- According to a report on Healthcare Information and Management Systems Society (HIMSS), on January 28, 2015, the Colorado House of Representatives passed a bill to allow private insurers to reimburse telemedicine services without the requirement for the patient to be in a rural area.
“Starting January 1, 2016, the bill removes the population restrictions and precludes a health benefit plan from requiring in-person care delivery when telemedicine is appropriate, regardless of the geographic location of the health care provider and the recipient of care,” the bill states.
A report from the Colorado Hospital Association indicated that in a hearing with the House Health, Insurance and Environment Committee the bill passed unanimously at 13-0.
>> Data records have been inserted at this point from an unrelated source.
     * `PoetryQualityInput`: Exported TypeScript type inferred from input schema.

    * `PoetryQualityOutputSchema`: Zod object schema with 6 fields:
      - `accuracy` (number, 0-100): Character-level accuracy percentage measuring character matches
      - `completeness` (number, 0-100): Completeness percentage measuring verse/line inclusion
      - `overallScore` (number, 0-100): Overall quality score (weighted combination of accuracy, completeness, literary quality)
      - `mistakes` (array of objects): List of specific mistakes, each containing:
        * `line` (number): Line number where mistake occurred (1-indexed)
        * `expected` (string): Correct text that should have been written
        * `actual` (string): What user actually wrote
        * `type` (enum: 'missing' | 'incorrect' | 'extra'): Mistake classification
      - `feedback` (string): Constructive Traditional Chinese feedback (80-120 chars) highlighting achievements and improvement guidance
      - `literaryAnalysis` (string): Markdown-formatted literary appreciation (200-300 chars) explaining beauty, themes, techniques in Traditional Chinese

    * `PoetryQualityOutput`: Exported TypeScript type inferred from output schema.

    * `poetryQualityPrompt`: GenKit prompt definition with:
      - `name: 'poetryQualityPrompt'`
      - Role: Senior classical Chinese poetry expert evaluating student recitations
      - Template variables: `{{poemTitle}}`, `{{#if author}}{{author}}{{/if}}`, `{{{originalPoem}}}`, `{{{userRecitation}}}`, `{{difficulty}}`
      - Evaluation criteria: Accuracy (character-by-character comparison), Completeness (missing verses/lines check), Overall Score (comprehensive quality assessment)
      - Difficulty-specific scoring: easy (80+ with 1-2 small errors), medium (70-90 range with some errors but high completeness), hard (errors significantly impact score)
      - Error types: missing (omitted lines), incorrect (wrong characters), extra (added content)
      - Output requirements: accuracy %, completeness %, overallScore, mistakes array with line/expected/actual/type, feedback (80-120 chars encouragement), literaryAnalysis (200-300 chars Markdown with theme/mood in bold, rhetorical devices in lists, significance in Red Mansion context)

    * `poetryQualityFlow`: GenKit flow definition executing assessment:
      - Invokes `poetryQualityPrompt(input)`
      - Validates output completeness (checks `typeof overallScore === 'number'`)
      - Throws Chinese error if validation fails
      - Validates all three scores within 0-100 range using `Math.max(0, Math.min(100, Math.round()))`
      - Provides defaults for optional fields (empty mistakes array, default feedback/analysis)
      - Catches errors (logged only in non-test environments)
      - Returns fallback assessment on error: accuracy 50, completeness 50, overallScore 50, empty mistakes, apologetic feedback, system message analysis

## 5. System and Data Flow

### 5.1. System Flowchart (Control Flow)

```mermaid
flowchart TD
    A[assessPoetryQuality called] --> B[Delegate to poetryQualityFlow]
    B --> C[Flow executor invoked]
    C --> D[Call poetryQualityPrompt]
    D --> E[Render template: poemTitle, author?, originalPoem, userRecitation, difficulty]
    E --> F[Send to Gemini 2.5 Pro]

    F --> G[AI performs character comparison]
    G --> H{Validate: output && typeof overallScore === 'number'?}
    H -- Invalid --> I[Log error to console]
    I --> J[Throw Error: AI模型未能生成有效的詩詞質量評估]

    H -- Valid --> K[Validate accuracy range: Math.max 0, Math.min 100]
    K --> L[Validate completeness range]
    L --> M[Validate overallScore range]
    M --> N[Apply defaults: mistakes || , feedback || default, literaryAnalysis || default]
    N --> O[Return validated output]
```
“People in rural communities are accustomed to driving long distances for health care, but they shouldn’t be forced to do so if there are other options available,” said House Representative, Perry Buck (R-Windsor) in a report on Colorado House Republicans. “I am pleased this committee unanimously passed this bill that will help rural residents save time and money by utilizing the modern convenience of tele-health care technology.”
Currently, the law doesn’t require Colorado health care plans to reimburse telemedicine service for a beneficiary who lives in a country with a population of 150,000 or fewer.
Other states have been working similar bills through legislation. Montana passed a law for provider coverage of telemed services in January 2014 and Ohio passed a similar bill in February 2014. In May 2014, Alaska passed House Bill 281, which extended coverage of telemedicine services to patients in rural and urban areas. Most recently, in January 2015, New York passed a telehealth law to extend insurance coverage for remote care, and make it more affordable for beneficiaries.
Multiple states still struggle with the use and implementation of telemedicine. A report on EHRIntelligence.com discussed the struggle that states have with telemedicine services as the demand for these services increase. Change seems bound to happen, but it can take time. The State medical board in Texas struggled with the wording of a face-to-face statute stirring a legal battle against a commercial telehealth provider. Meanwhile, Georgia still requires face-to-face interactions.